La valeur d'une entité, quelque insignifiante qu'elle puisse
paraître, n'est pas éteinte dans sa valeur matérielle
: chaque entité est valorisée en soi et pour soi, elle
est sacrée. Comme je l'ai noté dans un précédent
article, nous devons être saisis par l'évidence que la
présence de Dieu envahit toute la création
que
le souci d'amour de Dieu s'étend même jusqu'à
ce qui est sauvage et lointain sur la terre, tout comme les forêts
tropicales fumantes, les déserts arides, les calottes polaires
frigides, les régions que nous considérons, à
tort, comme sans intérêt ou oubliées par Dieu.
Dieu
est aimant, présent et actif, même là où
il n'y a personne
!
Si cette vision nous saisit, voici, en deux
niveaux, ce qu'il faut faire :
1) d'abord laisser capturer notre raison: intellectuellement nous
devons abandonner notre égocentrisme arrogant et nous ouvrir
au fait que nous ne sommes qu' une toute petite partie d'un vaste
réseau intriqué dans la nature. De plus, nous devons
rétablir l'équilibre entre transcendance et immanence
de Dieu. Chaque parcelle de la terre est sol sacré, même
là où ne vit personne.
2) Mais il n'est pas suffisant de se rallier à cette nouvelle
vision des choses seulement par intelligence. Nous devons aussi développer
une participation mystique au réseau de la vie. Ainsi qu'une
prise de conscience personnelle de la présence de Dieu dans
tout ce qui nous concerne. Nous devons personnellement expérimenter
ce qu'Elizabeth Browning ressentit quand elle écrivit :
La
terre est toute gorgée de ciel
Et le moindre arbuste est dévoré du feu de Dieu,
Mais seul celui qui voit retire ses chaussures.
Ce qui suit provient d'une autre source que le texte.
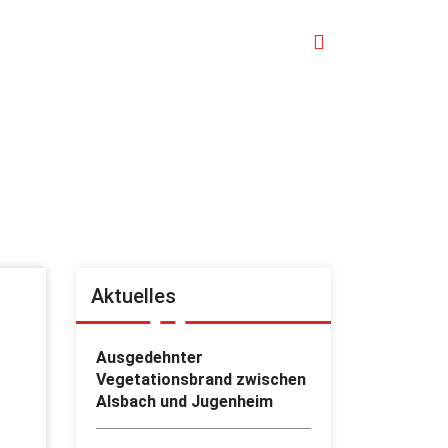
Aktuelles
Ausgedehnter
Vegetationsbrand zwischen
Alsbach und Jugenheim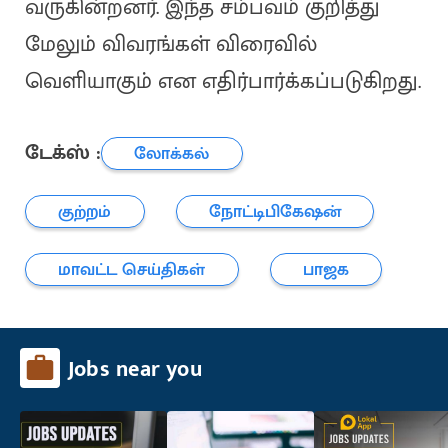
வருகின்றனர். இந்த சம்பவம் குறித்து
மேலும் விவரங்கள் விரைவில்
வெளியாகும் என எதிர்பார்க்கப்படுகிறது.
டேக்ஸ் :
லோக்கல்
குற்றம்
நோட்டிபிகேஷன்
மாவட்ட செய்திகள்
பாஜக
Jobs near you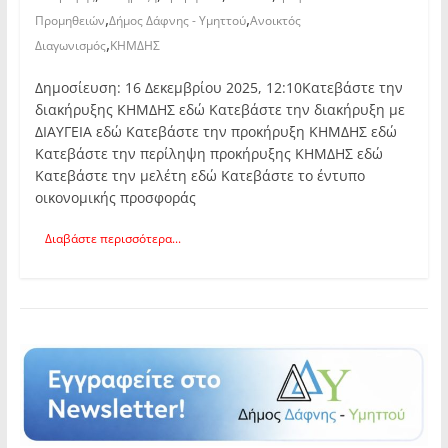
,
,
Προμηθειών
Δήμος Δάφνης - Υμηττού
Ανοικτός
,
Διαγωνισμός
ΚΗΜΔΗΣ
Δημοσίευση: 16 Δεκεμβρίου 2025, 12:10Κατεβάστε την
διακήρυξης ΚΗΜΔΗΣ εδώ Κατεβάστε την διακήρυξη με
ΔΙΑΥΓΕΙΑ εδώ Κατεβάστε την προκήρυξη ΚΗΜΔΗΣ εδώ
Κατεβάστε την περίληψη προκήρυξης ΚΗΜΔΗΣ εδώ
Κατεβάστε την μελέτη εδώ Κατεβάστε το έντυπο
οικονομικής προσφοράς
Διαβάστε περισσότερα...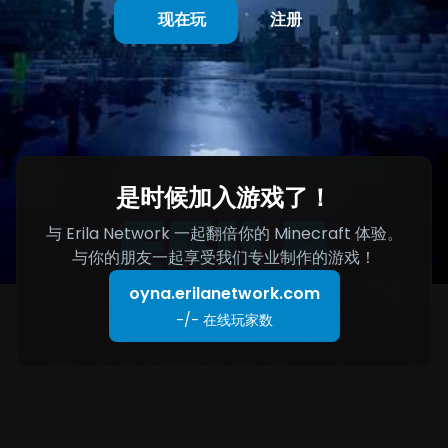
现在玩
注册
是时候加入游戏了！
与 Erila Network 一起翻倍你的 Minecraft 体验。
与你的朋友一起享受我们专业制作的游戏！
oyna.erilanetwork.com
-/-
在线玩家数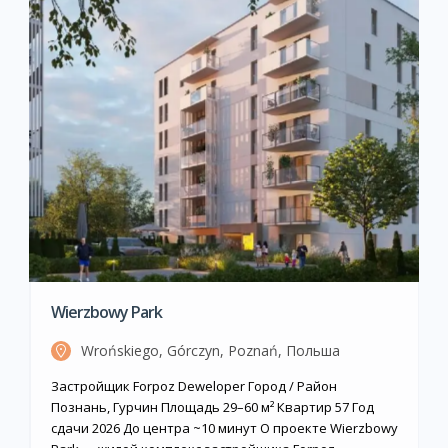
Wierzbowy Park
Wrońskiego, Górczyn, Poznań, Польша
Застройщик Forpoz Deweloper Город / Район
Познань, Гурчин Площадь 29–60 м² Квартир 57 Год
сдачи 2026 До центра ~10 минут О проекте Wierzbowy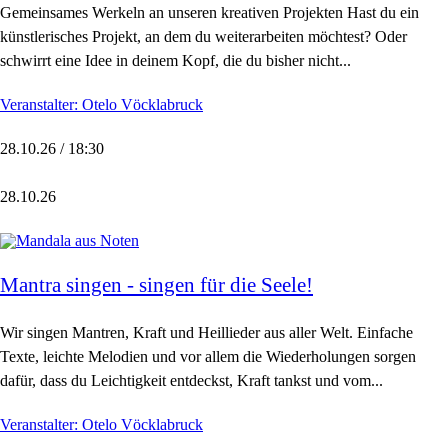
Gemeinsames Werkeln an unseren kreativen Projekten Hast du ein
künstlerisches Projekt, an dem du weiterarbeiten möchtest? Oder
schwirrt eine Idee in deinem Kopf, die du bisher nicht...
Veranstalter: Otelo Vöcklabruck
28.10.26 / 18:30
28.10.26
Mantra singen - singen für die Seele!
Wir singen Mantren, Kraft und Heillieder aus aller Welt. Einfache
Texte, leichte Melodien und vor allem die Wiederholungen sorgen
dafür, dass du Leichtigkeit entdeckst, Kraft tankst und vom...
Veranstalter: Otelo Vöcklabruck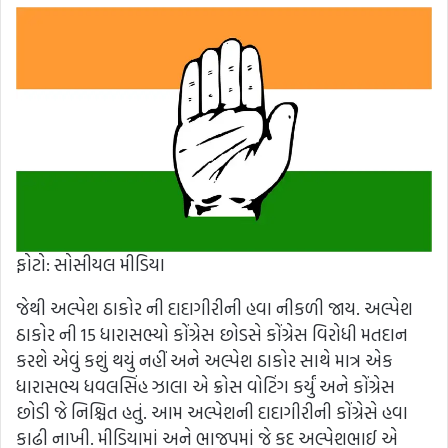
ફોટો: સોસીયલ મીડિયા
જેથી અલ્પેશ ઠાકોર ની દાદાગીરીની હવા નીકળી જાય. અલ્પેશ
ઠાકોર ની 15 ધારાસભ્યો કોંગ્રેસ છોડસે કોંગ્રેસ વિરોધી મતદાન
કરશે એવું કશું થયું નહીં અને અલ્પેશ ઠાકોર સાથે માત્ર એક
ધારાસભ્ય ધવલસિંહ ઝાલા એ ક્રોસ વોટિંગ કર્યું અને કોંગ્રેસ
છોડી જે નિશ્ચિત હતું. આમ અલ્પેશની દાદાગીરીની કોંગ્રેસે હવા
કાઢી નાખી. મીડિયામાં અને ભાજપમાં જે કદ અલ્પેશભાઈ એ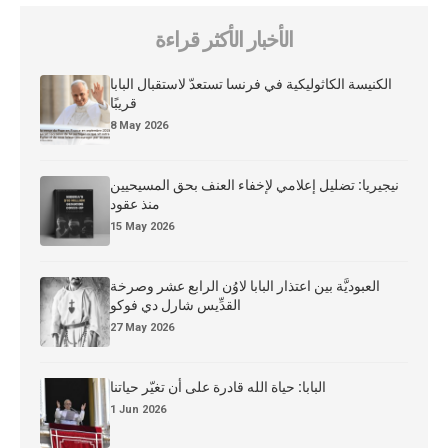
الأخبار الأكثر قراءة
الكنيسة الكاثوليكية في فرنسا تستعدّ لاستقبال البابا
قريبًا
8 May 2026
نيجيريا: تضليل إعلامي لإخفاء العنف بحق المسيحيين
منذ عقود
15 May 2026
العبوديَّة بين اعتذار البابا لاوُن الرابع عشر وصرخة
القدِّيس شارل دي فوكو
27 May 2026
البابا: حياة الله قادرة على أن تغيّر حياتنا
1 Jun 2026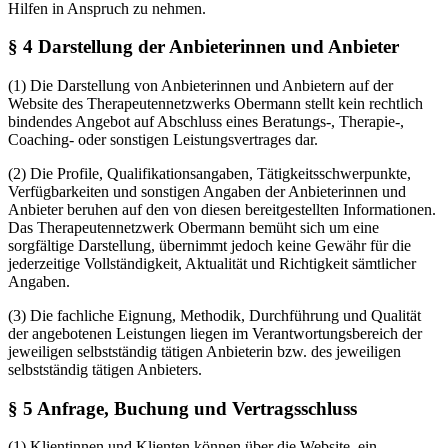
Hilfen in Anspruch zu nehmen.
§ 4 Darstellung der Anbieterinnen und Anbieter
(1) Die Darstellung von Anbieterinnen und Anbietern auf der
Website des Therapeutennetzwerks Obermann stellt kein rechtlich
bindendes Angebot auf Abschluss eines Beratungs-, Therapie-,
Coaching- oder sonstigen Leistungsvertrages dar.
(2) Die Profile, Qualifikationsangaben, Tätigkeitsschwerpunkte,
Verfügbarkeiten und sonstigen Angaben der Anbieterinnen und
Anbieter beruhen auf den von diesen bereitgestellten Informationen.
Das Therapeutennetzwerk Obermann bemüht sich um eine
sorgfältige Darstellung, übernimmt jedoch keine Gewähr für die
jederzeitige Vollständigkeit, Aktualität und Richtigkeit sämtlicher
Angaben.
(3) Die fachliche Eignung, Methodik, Durchführung und Qualität
der angebotenen Leistungen liegen im Verantwortungsbereich der
jeweiligen selbstständig tätigen Anbieterin bzw. des jeweiligen
selbstständig tätigen Anbieters.
§ 5 Anfrage, Buchung und Vertragsschluss
(1) Klientinnen und Klienten können über die Website, ein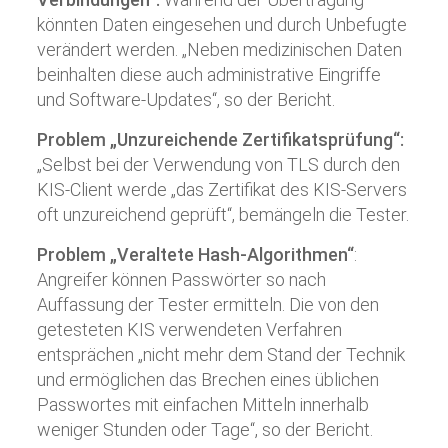
könnten Daten eingesehen und durch Unbefugte
verändert werden. „Neben medizinischen Daten
beinhalten diese auch administrative Eingriffe
und Software-Updates“, so der Bericht.
Problem „Unzureichende Zertifikatsprüfung“:
„Selbst bei der Verwendung von TLS durch den
KIS-Client werde „das Zertifikat des KIS-Servers
oft unzureichend geprüft“, bemängeln die Tester.
Problem „Veraltete Hash-Algorithmen“
:
Angreifer können Passwörter so nach
Auffassung der Tester ermitteln. Die von den
getesteten KIS verwendeten Verfahren
entsprächen „nicht mehr dem Stand der Technik
und ermöglichen das Brechen eines üblichen
Passwortes mit einfachen Mitteln innerhalb
weniger Stunden oder Tage“, so der Bericht.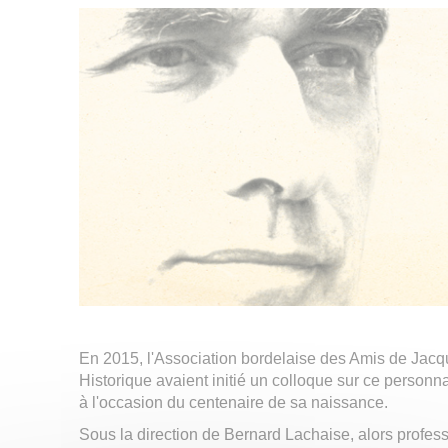
En 2015, l'Association bordelaise des Amis de Jac
Historique avaient initié un colloque sur ce personn
à l'occasion du centenaire de sa naissance.
Sous la direction de Bernard Lachaise, alors profes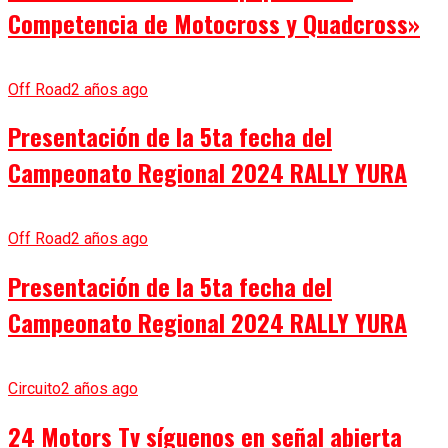
Competencia de Motocross y Quadcross»
Off Road
2 años ago
Presentación de la 5ta fecha del
Campeonato Regional 2024 RALLY YURA
Off Road
2 años ago
Presentación de la 5ta fecha del
Campeonato Regional 2024 RALLY YURA
Circuito
2 años ago
24 Motors Tv síguenos en señal abierta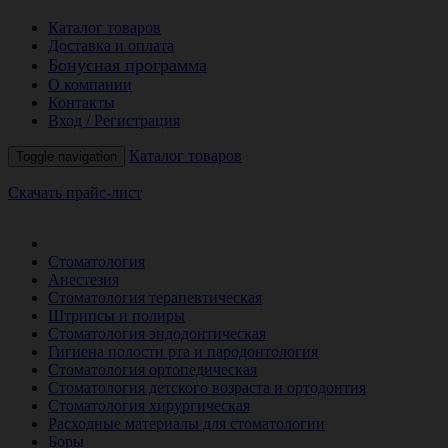
Каталог товаров
Доставка и оплата
Бонусная программа
О компании
Контакты
Вход / Регистрация
Каталог товаров
Toggle navigation
Скачать прайс-лист
РАСПРОДАЖА МЕСЯЦА
Стоматология
Анестезия
Стоматология терапевтическая
Штрипсы и полиры
Стоматология эндодонтическая
Гигиена полости рта и пародонтология
Стоматология ортопедическая
Стоматология детского возраста и ортодонтия
Стоматология хирургическая
Расходные материалы для стоматологии
Боры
Les autres s'en soucient comme d'une guigne et bâillent aux
corneilles
La
pleine puissance de cette nouvelle vision ne sera seulement ressentie
que lorsque le rationnel sera combiné avec le mystique. Les
gens qui ont la foi ne pourront rendre meilleur service au monde que
par la contagion des autres de cette vision transformatrice.